Then the pine tree that provided them shade for part of the day succumbed to pine needle blight.
They were left in total sunshine.
I panicked but had no place to move them.
So… I dripped water on them a little more than usual till they got established.
I treated them a bit like roses in that I put a ring of manure around them a couple of times each summer.
Then I would protect the crown for the winter with a big dose of in the fall.
They have rewarded me for my attention and bloomed well…endlessly!
Last summer they were simply breathtaking.
OK….that sounds like I’m bragging but the truth is I have had very little to do with it.
These guys know how to grow and bloom.
So…here’s the formula that’s worked for me.
Buy a reblooming variety – Endless Summer in the blue bucket is my favorite.
There is also a sibling of Endless Summer called Blushing Bride.
It’s white with a faint pink edge.
Site it well.
They do need some sunshine to really bloom well.
Morning sun and afternoon shade is perfect.
Use drip irrigation to soak it deeply.
Feed it manure.
Give them time to reach maturity and …..
Resist cutting them back until very late in the spring after every branch has had a chance to green up.
Mine are just beginning to bloom so I’ve included pictures from last year when they were in full glorious bloom.
Hydrangeas connect people.
Seven years ago when Elliott and Kristina married I didn’t have one hydrangea bush.
But my friend Martie did – all across the front of her house.
And she was generous enough to let the florist cut away.
Now she always remembers their anniversary reminding me just this week of that fun adventure.
So, once you have them going at your house I know you will want to spread the joy around and share.
Seriously, if you find room for 6 or 8 you’ll be cutting arm loads of blooms just like Martha does on TV!!!
Even one or two will give you dozens of blooms.
They do require a little bit of special treatment to insure the cut blooms last a long time.
When you go to the garden to cut take either a BBQ type lighter or a container of very hot water.
Cut flowers that are fully open and have been in bloom for a few days.
You can cut the stems long – all the way to the main branch – or short depending on your need.
Remove most of the foliage.
Make a slit in the bottom of the stem for an inch or so.

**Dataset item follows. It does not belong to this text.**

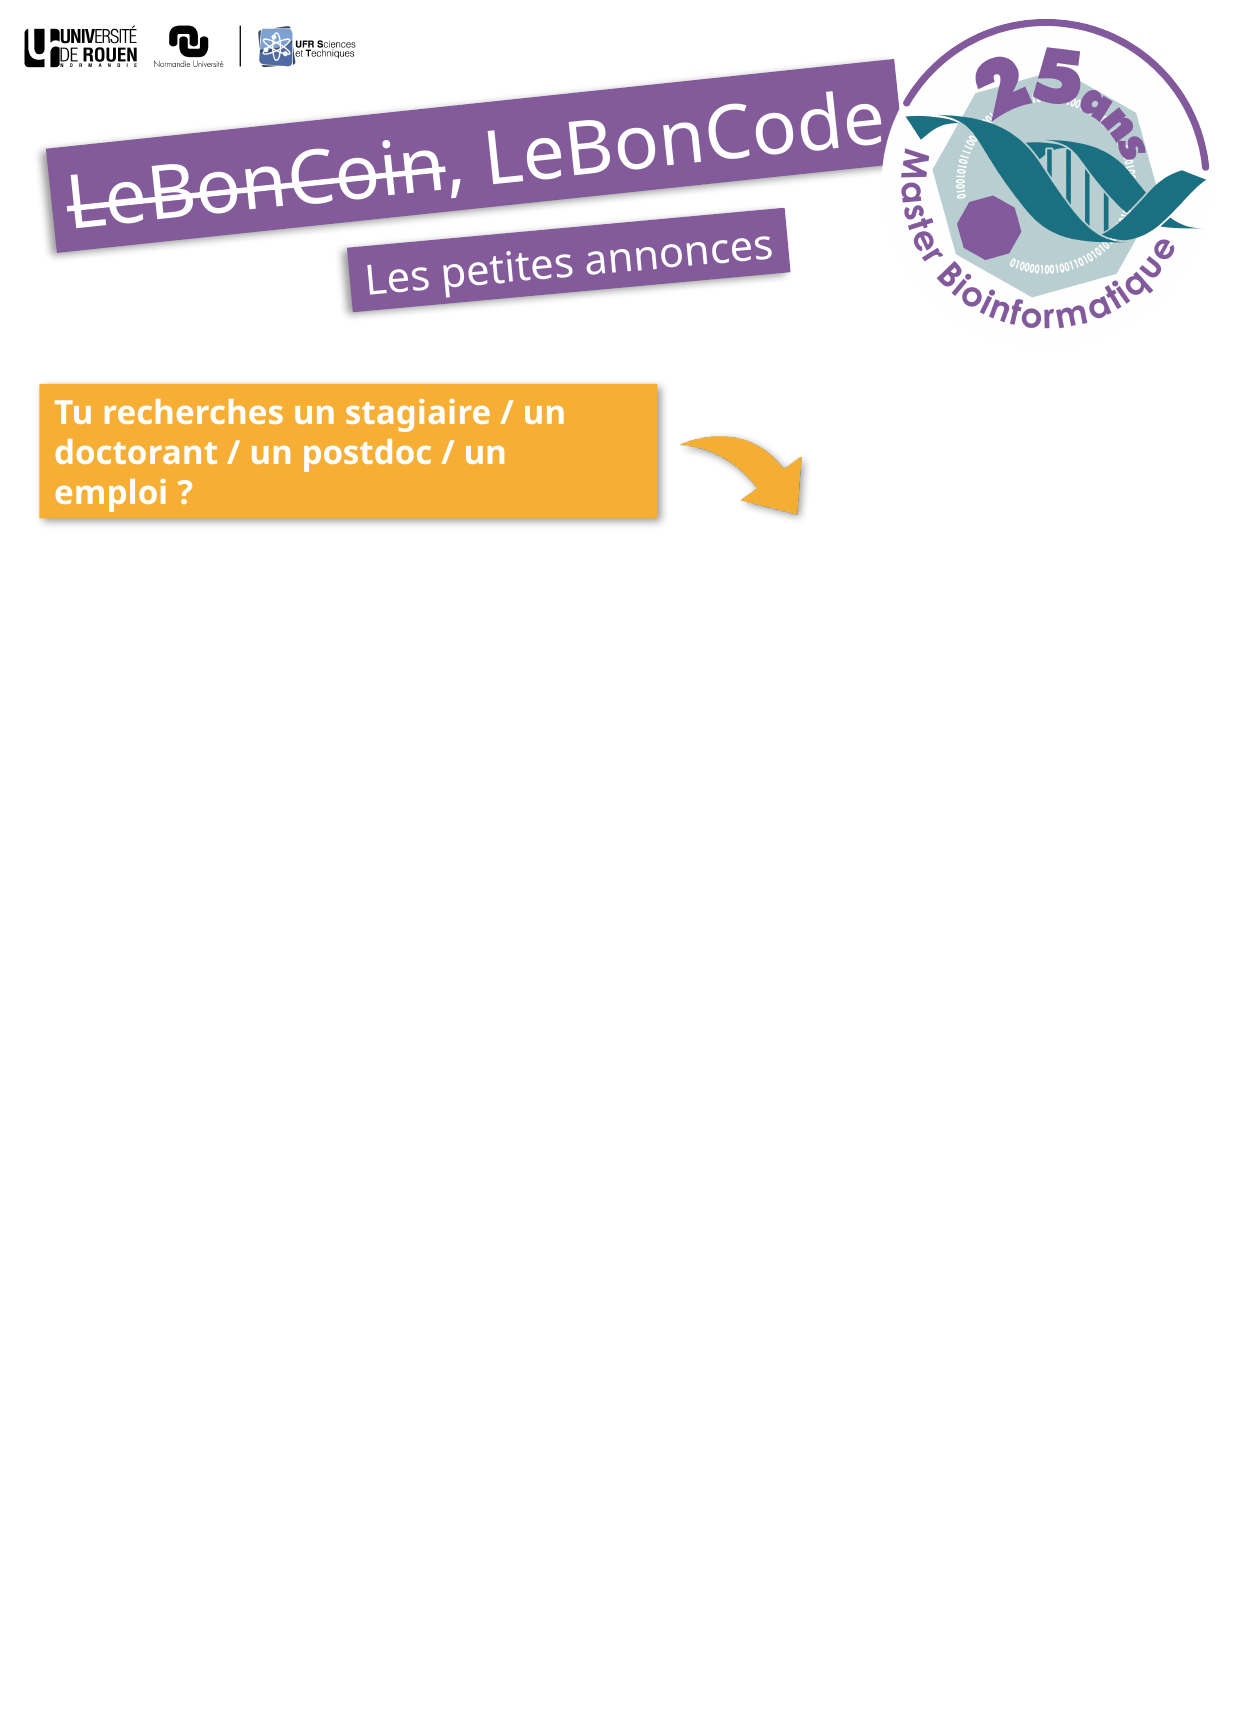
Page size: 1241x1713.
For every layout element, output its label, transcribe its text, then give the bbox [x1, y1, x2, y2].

Then either dip the bottom of the stem in the hot water or singe it with the lighter for a few seconds.
Put them in a container of water up to their necks to condition for several hours or overnight.
Now…I know that sounds complicated but once you get the hang of it you’ll be glad you did because they will last for days or even a week or two.
I tested this last summer when I cut hydrangeas on a Wednesday and took them to Colorado for my nephew’s wedding.
Ten days later Kristina and I and her friends made them into arrangements for the big day.
These instructions come from a book my mother gave me in 1997.
It’s called “A Garden For Cutting” by Margaret Parke.
In the back it gives excellent instructions for cutting, conditioning or drying all every kind of fresh flowers.
If you want a cutting garden add this book to your library.
And…once you have them cut and conditioned…they practically arrange themselves.
Gardeners love to share their gardens.
To share plants – it’s called “pass along plants”.
And the bounty of our gardens.
But most of all I like having people come and visit my garden.
This week my neighbor Lish invited friends from out of town to come and see her garden as well as our friend and neighbor Sally’s garden and then mine.
Then we had lunch in the garden house.
Hope you have many hours in your garden.
If you don’t have one…visit a friends.